* Fragmento extraído:
Naturalmente, este azote uniformado, que ha llevado los zocos a la ruina con sus saqueos sistemáticos, no obedece las órdenes de al-Mustazhir. Su jefe prácticamente no habla árabe, ya que, al igual que todas las ciudades del Asia musulmana, Bagdad ha caído desde hace más de cuarenta años bajo la férula de los turcos selyúcidas. El hombre fuerte de la capital abasida, el joven sultán Barkyaruk, un primo de Kiliy Arslan, es teóricamente el señor feudal de todos los príncipes de la región. Pero, en realidad, cada provincia del imperio selyúcida es prácticamente independiente, y los miembros de la familia reinante están totalmente absortos en sus disputas dinásticas.

Datos recopilados:

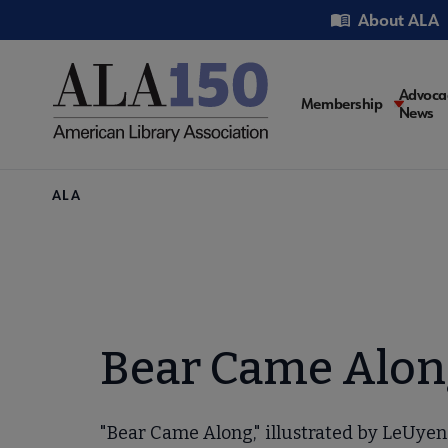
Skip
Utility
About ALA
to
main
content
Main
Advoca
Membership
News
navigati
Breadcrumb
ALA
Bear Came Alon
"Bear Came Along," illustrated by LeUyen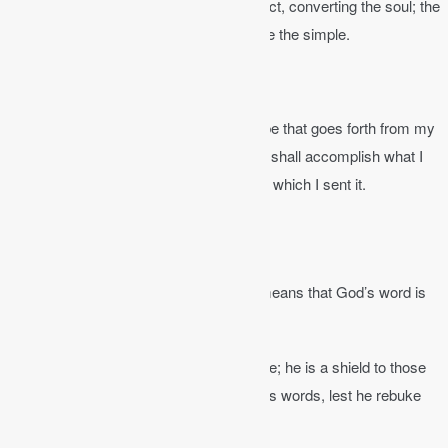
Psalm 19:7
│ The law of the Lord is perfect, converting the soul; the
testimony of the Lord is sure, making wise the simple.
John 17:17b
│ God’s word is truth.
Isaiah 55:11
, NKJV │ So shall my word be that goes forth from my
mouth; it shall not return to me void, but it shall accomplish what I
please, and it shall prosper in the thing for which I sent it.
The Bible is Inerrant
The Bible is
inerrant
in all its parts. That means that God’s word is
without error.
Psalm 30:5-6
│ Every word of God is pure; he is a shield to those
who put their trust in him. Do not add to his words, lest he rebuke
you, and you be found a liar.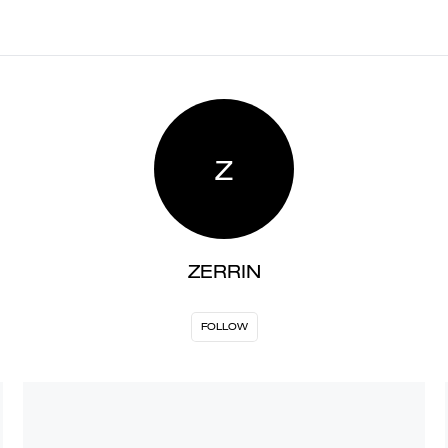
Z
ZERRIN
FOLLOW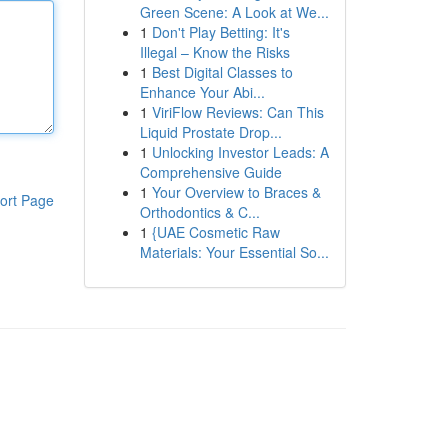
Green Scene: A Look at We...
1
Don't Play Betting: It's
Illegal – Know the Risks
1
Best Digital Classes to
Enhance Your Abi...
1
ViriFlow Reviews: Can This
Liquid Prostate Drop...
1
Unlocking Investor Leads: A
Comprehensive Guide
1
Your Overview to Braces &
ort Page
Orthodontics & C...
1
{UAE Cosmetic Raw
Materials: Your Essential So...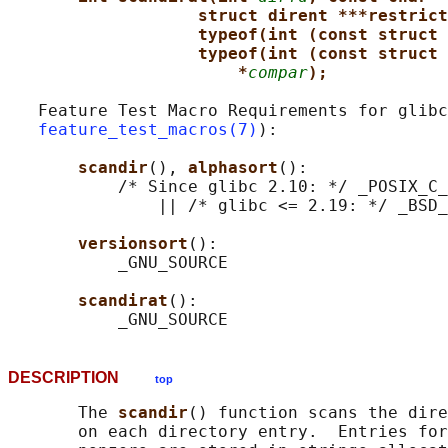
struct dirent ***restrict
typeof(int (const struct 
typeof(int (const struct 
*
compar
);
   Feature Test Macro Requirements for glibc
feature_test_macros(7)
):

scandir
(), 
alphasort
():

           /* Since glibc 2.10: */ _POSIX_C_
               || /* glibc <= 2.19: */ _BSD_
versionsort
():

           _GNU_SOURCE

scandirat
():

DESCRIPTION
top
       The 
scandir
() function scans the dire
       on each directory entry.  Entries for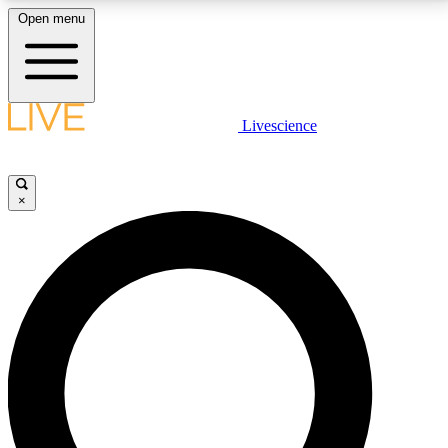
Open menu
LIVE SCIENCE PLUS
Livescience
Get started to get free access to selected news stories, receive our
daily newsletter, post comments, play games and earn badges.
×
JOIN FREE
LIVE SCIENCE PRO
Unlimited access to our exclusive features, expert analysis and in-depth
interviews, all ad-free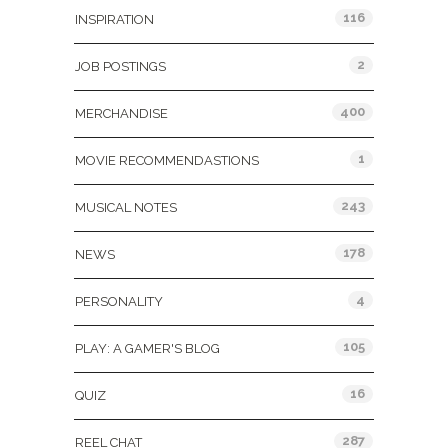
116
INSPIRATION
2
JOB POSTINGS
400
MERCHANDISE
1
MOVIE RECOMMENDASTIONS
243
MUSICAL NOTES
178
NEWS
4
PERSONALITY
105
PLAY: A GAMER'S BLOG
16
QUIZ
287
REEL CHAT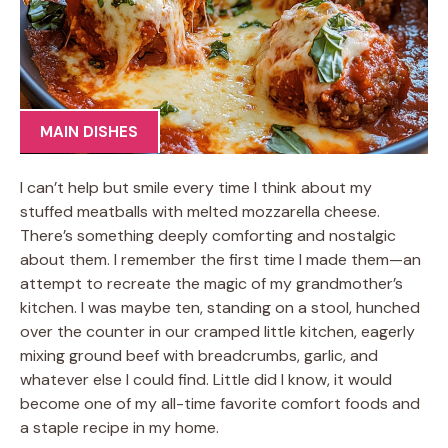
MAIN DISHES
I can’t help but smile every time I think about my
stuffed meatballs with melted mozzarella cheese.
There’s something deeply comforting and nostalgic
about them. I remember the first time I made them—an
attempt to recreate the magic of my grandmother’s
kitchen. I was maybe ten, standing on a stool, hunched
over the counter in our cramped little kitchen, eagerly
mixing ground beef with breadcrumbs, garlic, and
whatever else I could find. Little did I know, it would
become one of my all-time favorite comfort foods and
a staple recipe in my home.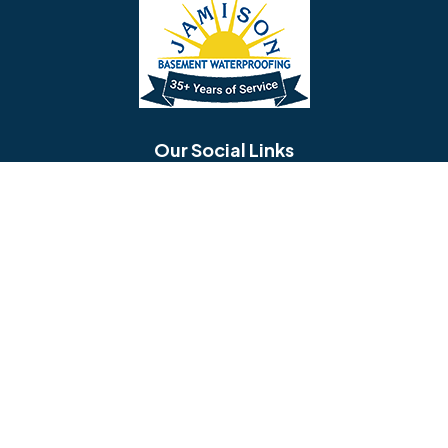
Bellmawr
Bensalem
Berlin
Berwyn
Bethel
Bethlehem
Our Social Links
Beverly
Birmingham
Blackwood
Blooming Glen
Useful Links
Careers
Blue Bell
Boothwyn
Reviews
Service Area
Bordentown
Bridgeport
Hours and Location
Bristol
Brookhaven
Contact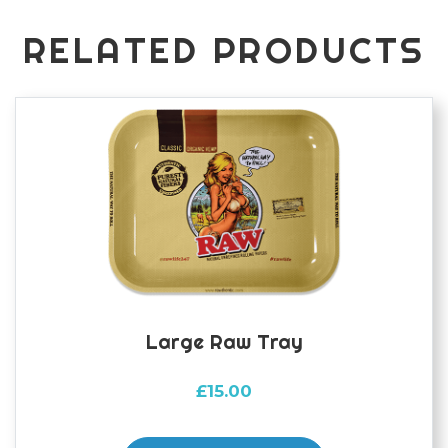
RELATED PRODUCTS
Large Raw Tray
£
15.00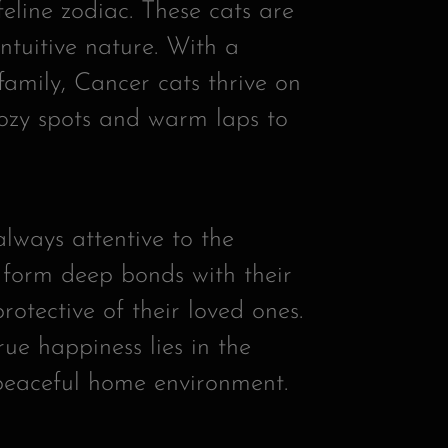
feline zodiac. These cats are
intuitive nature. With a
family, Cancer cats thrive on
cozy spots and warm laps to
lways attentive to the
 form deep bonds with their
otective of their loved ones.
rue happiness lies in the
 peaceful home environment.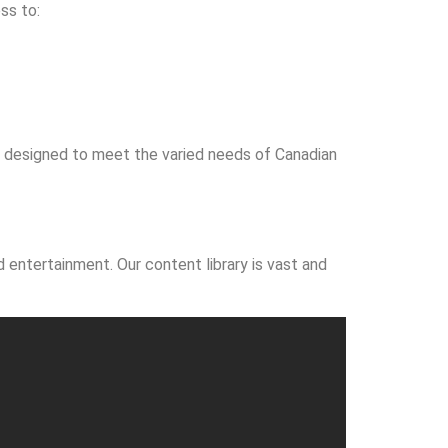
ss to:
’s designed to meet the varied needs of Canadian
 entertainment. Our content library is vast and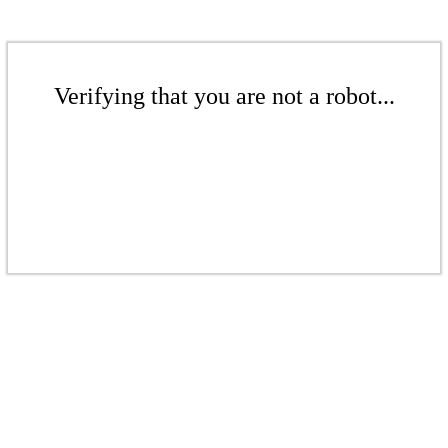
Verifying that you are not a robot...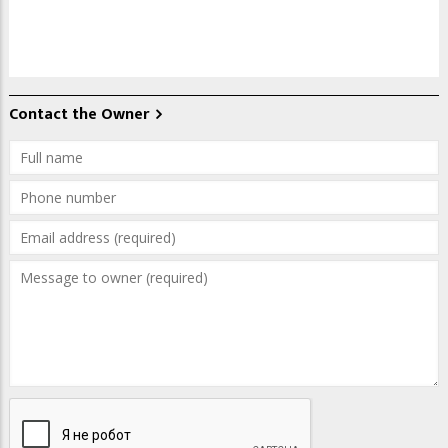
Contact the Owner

* Tarea asignada: Reproduzca sin cambios el pasaje del fragmento sobre Bagdad bajo los selyúcidas que comienza con las palabras "Naturalmente, este azote" y concluye con "sus disputas dinásticas.".

* Respuesta al ejercicio:
Naturalmente, este azote uniformado, que ha llevado los zocos a la ruina con sus saqueos sistemáticos, no obedece las órdenes de al-Mustazhir. Su jefe prácticamente no habla árabe, ya que, al igual que todas las ciudades del Asia musulmana, Bagdad ha caído desde hace más de cuarenta años bajo la férula de los turcos selyúcidas. El hombre fuerte de la capital abasida, el joven sultán Barkyaruk, un primo de Kiliy Arslan, es teóricamente el señor feudal de todos los príncipes de la región. Pero, en realidad, cada provincia del imperio selyúcida es prácticamente independiente, y los miembros de la familia reinante están totalmente absortos en sus disputas dinásticas.